The Coen’s are past masters of the individual, self-contained scene, in which a character we’ve never met appears vividly before us (often from behind a desk), plays his or her bit part in the protagonist’s life, and exits the stage. There are plenty of such characters and scenes in Inside Llewyn Davis, through which we get to know the circumstances and events of his life piece by piece—the death of his former singing partner, his former girlfriend’s abortion, how much he owes in back dues at the seaman’s institute. Part of the fascination in watching the film is observing how deftly the bit characters play their roles without quite stepping over the line into caricature.


The Coen brother’s films have always carried a stylized element—some call in “mythic,” other call it “comic book.” In recent films such as A Serious Man and True Grit, the excesses have been more muted, the artistry more pronounced. (Remember The Hudsucker Proxy?

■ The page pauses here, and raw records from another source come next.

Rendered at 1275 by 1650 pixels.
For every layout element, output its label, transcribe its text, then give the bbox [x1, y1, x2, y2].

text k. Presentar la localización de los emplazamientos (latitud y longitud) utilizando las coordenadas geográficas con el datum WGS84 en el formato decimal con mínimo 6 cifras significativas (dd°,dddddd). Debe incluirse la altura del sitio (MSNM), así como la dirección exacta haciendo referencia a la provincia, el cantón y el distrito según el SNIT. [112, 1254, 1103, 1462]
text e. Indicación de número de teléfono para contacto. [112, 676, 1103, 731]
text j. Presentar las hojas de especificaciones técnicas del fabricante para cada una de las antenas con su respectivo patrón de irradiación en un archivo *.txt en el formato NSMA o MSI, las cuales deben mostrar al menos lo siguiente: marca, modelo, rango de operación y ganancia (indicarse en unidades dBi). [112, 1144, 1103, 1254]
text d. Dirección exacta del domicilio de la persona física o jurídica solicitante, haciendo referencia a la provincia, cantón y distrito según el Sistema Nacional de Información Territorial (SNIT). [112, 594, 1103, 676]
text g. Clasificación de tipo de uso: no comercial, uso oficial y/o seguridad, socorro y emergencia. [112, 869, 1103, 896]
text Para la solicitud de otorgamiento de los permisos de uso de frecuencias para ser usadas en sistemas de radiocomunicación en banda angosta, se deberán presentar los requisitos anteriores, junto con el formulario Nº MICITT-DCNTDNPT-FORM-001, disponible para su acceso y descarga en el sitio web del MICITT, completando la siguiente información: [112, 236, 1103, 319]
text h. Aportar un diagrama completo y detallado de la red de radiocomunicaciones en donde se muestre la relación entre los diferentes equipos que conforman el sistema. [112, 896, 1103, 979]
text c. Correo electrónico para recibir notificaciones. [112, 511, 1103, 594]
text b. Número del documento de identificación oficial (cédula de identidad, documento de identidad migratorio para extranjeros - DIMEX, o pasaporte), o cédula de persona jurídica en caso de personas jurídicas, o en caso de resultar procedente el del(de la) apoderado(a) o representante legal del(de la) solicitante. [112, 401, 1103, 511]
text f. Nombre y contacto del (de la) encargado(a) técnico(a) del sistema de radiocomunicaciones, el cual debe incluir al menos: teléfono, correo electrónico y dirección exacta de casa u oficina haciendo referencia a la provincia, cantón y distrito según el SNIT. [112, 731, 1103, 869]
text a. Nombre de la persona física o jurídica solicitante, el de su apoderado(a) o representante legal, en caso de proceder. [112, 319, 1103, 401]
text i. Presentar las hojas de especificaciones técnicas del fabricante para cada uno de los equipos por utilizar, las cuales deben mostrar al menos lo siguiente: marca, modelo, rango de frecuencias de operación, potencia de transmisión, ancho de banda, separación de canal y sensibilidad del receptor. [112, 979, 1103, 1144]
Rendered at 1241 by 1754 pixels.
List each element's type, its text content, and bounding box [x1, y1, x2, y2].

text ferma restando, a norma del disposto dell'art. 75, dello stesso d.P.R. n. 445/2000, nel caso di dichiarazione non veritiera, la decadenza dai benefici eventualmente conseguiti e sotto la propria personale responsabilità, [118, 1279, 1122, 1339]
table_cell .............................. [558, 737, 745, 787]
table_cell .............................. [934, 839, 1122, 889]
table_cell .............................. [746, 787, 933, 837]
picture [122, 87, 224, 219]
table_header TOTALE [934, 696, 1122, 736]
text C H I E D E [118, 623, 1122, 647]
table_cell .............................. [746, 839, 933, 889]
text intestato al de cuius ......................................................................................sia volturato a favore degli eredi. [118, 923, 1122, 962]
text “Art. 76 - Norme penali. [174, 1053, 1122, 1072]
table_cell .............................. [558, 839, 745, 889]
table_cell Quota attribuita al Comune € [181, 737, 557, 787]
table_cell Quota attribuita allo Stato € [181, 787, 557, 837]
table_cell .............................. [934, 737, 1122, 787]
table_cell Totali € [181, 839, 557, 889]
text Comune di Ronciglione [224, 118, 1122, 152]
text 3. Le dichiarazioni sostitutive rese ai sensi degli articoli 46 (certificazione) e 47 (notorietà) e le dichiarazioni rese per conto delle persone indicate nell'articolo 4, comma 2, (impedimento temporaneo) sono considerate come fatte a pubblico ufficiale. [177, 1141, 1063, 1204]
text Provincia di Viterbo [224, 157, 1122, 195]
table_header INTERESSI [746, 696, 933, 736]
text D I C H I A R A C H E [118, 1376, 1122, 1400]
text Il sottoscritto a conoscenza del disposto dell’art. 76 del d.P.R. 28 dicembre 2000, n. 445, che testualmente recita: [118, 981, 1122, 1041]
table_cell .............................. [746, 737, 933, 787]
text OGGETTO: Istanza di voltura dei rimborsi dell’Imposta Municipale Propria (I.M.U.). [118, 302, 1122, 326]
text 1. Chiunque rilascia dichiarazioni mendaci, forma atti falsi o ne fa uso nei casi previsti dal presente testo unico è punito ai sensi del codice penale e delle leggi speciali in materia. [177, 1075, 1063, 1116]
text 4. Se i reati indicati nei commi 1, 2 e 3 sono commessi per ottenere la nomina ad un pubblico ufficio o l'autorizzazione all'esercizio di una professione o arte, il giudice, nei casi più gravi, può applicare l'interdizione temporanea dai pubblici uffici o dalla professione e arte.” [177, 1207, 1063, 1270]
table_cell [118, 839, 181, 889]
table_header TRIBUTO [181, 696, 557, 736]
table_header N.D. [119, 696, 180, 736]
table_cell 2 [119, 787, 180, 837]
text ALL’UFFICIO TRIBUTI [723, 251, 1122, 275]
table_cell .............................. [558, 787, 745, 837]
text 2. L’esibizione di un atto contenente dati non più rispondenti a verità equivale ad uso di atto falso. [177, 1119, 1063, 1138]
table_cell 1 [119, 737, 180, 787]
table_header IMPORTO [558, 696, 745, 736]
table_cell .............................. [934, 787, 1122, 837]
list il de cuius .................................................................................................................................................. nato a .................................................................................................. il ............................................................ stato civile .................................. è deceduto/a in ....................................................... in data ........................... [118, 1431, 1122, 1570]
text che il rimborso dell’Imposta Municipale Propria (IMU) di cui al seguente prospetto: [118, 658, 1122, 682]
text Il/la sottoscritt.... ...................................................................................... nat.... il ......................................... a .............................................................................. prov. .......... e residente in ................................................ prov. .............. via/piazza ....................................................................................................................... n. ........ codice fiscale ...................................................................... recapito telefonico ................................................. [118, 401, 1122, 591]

Sheesh!) Inside Llewyn Davis seems solid enough, scene by scene, that comparisons to Flaubert may be in order. Also like Flaubert (I’m thinking of the novella Julian the Hospitaller) the most exciting event happens off-stage, after the film is largely over. But that’s as much as to say that Inside Llewyn Davis may be a masterpiece…but that doesn’t mean it’s wildly entertaining.

Postscript: I don’t mind admitting that I’m old enough to remember those days of early commercial folk, when Peter, Paul and Mary and the Kingston Trio were wildly popular. Very white, very clean, somewhat bland. But also spirited.  I bought a few copies of Sing Out! Magazine, learned a few chords on the guitar, bought some Hohner harmonicas, and watched Hootenanny on TV. But I never liked the genre much. When the Yardbirds and the Kinks came along, things got better.

Now, forty years later, I’m glad I know all the verses to “Three Jolly Coachman.” Then again, when was the last time they sang that at a party?